The Sunday Eight O'Clock/Trifling Irritations
MOST men could have a leg cut off or receive a refusal of marriage from the girl they love with fortitude and resignation; it is the trifling irritations of life that try our courage and wreck our nervous systems. We can meet death without winking an eye lash, but cold pancakes for breakfast or a lost collar button unfits us for business for the day. Our friends and our reputations are often made or lost by the way in which we meet the seemingly insignificant situations of life.
I knew a man once who lived with his wife twenty years. They stood by each other through all sorts of sorrows and disasters, but he finally applied for a divorce. She had a persistent habit of taking his soiled handkerchief out of his pocket each evening and substituting a fresh one.
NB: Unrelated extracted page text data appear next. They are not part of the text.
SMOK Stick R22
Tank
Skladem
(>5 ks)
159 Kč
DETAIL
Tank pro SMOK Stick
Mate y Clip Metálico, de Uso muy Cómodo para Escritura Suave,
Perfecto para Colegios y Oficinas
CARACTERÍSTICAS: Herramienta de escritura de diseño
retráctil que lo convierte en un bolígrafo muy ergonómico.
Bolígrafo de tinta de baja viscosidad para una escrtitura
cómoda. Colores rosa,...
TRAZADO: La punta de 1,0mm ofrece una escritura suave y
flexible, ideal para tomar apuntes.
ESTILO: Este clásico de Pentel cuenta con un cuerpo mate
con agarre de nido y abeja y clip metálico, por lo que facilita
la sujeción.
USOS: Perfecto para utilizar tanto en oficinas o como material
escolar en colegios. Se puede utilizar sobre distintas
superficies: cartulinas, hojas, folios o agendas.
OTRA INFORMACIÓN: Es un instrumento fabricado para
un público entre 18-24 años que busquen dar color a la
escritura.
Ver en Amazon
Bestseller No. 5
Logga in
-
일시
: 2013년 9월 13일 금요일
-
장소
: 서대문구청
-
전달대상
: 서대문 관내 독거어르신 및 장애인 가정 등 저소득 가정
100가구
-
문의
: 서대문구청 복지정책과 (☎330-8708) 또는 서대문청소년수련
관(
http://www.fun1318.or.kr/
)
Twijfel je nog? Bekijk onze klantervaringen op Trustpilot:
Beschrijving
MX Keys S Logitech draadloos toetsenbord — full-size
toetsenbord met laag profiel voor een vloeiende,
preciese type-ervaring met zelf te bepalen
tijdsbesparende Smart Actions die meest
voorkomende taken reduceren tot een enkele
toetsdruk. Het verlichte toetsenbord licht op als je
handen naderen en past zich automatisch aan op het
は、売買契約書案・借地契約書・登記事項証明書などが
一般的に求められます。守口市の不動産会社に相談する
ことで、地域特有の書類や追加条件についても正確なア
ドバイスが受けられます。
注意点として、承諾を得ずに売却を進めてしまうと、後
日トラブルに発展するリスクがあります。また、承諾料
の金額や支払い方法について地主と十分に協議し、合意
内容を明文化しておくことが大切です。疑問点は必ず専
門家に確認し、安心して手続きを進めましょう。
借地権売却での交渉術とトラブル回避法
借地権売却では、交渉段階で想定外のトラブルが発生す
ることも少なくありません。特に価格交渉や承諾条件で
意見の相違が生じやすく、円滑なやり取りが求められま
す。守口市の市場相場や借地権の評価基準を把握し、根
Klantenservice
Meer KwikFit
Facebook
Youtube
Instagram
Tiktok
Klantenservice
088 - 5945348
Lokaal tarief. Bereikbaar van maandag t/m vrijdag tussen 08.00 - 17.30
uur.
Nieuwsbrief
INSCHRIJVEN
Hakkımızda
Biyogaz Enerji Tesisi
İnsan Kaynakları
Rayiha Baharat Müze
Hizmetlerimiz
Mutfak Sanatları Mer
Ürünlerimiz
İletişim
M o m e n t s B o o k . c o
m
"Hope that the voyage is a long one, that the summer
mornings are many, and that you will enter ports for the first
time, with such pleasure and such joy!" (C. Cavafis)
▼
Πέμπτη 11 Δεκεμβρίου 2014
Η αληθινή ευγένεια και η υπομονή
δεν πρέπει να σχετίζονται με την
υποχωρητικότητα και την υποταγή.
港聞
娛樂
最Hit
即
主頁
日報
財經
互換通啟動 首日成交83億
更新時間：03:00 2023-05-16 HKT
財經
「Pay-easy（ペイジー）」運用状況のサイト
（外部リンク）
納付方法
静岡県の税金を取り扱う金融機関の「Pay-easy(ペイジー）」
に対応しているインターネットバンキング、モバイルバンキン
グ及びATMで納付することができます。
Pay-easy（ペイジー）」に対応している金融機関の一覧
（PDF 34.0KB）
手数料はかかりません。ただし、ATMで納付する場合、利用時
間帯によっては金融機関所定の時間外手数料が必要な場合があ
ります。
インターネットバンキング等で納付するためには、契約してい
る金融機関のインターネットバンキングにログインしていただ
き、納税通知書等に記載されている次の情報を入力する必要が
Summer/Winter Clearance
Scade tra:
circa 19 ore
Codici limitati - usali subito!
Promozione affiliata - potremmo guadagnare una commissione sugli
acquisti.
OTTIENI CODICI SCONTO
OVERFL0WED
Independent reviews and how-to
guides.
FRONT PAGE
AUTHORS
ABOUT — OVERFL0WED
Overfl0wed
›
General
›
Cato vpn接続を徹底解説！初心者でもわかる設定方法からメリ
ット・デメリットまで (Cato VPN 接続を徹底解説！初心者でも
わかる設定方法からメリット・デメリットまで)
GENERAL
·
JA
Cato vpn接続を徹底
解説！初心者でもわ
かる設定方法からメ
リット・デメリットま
It was a violation of his rights, which could not be brooked, and which bade fair to sour his whole disposition; he tried in vain to break her of the practice, and, failing in this, sought release from the annoyance through the divorce courts. Yet they had met with heroism and fortitude the serious things of life.
It is seldom the vital or the important occurrences which try our tempers or upset us, or make home heaven or hell for us; it is the trifling thing, the unexpected annoyance or omission.
Many of these things are largely matters of personal temperament to which we yield without a struggle. We even become elated or take pride in the fact, at times, that there are certain things which we do not like or which we can not stand. Some men boast of their little foibles or irritations as if they were an asset rather than a liability.
I heard a man admit the other day that a corroded pen, or a dry inkwell, or a waste paper basket put thoughtfully out of reach by the janitor did more to disturb his equanimity than a dozen difficult customers would have done.
In my undergraduate day I saw an otherwise well balanced instructor,—an experienced middle aged gentleman,—thrown into a frenzy because his hat dropped twice from the hook on which he was trying to hang it. He would have met a crisis in life with composure and complete placidity.
Perhaps when we learn to estimate men's characters justly it will not be wholly from the great crises which they meet, but by the trifling irritations as well which they are able to overlook or to control.